_Selected passage_
A failSAFE IP address
may be configured using TCPIP$CONFIG, or manually using the TCPIP management commands. For instance to create an IP address of
10.10.10.1 on interface IE0 and a standby alias address on interface IE1
(pseudo-interface IEB0) the following commands may be used (the ifconfig
command is shown for comparison):
$ TCPIP
TCPIP> SET INTERFACE IE0/HOST=10.10.10.1 ! ifconfig ie0 10.10.10.1
TCPIP> SET INTERFACE IEB0/HOST=10.10.10.1 ! ifconfig ie1 alias 10.10.10.1
To view the standby
addresses, it is necessary to use the ifconfig command. For example:
$ ifconfig -a
IE0: flags=c43<UP,BROADCAST,RUNNING,MULTICAST,SIMPLEX>
*inet 10.10.10.1 netmask ff000000 broadcast 10.255.255.255
IE1: flags=c03<UP,BROADCAST,MULTICAST,SIMPLEX>
failSAFE IP Addresses:
inet 10.10.10.1 netmask ff000000 broadcast 10.255.255.255 (on HUFFLE IE0)
Note that interface
IE1 displays a failSAFE IP address, and that it is active on node HUFFLE,
interface IE0.
Greater control of
failSAFE IP addresses can be achieved with the ifconfig command. The ifconfig options that
support failSAFE IP are described in Table 2.
Table 2 New ifconfig Options
for failSAFE IP
Option
|
Description
|
[-]fail
|
Force an
interface to fail by using the fail option or to recover by using
the -fail option.
|
[-]home
|
Used when
creating IP addresses. By default,
all primary IP addresses are created with a home interface. To force an alias address to be created
with a home interface, the home option must be used.
|
[-]fs
|
All IP
addresses are created as failSAFE addresses by default, except for addresses
assigned to the loopback interface LO0, for instance, the localhost
address 127.0.0.1. To create an
address that is not managed by failSAFE, use the -fs option.

_Jobs_
a) Translate this sentence from the failSAFE IP passage into Spanish: "Note that interface IE1 displays a failSAFE IP address, and that it is active on node HUFFLE, interface IE0."
b) Revise the failSAFE IP passage starting with "Greater control of" and going on through "in Table 2.", putting "More precise control" in place of "Greater control".

_Dataset content_
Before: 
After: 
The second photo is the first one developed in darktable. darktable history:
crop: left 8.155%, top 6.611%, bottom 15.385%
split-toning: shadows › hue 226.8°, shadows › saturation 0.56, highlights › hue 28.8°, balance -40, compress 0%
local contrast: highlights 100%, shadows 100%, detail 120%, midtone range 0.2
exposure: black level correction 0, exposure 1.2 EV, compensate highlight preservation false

_The replies_
a) Tenga en cuenta que la interfaz IE1 muestra una dirección IP failSAFE y que esta está activa en el nodo HUFFLE, interfaz IE0.

b)
More precise control of
failSAFE IP addresses can be achieved with the ifconfig command. The ifconfig options that
support failSAFE IP are described in Table 2.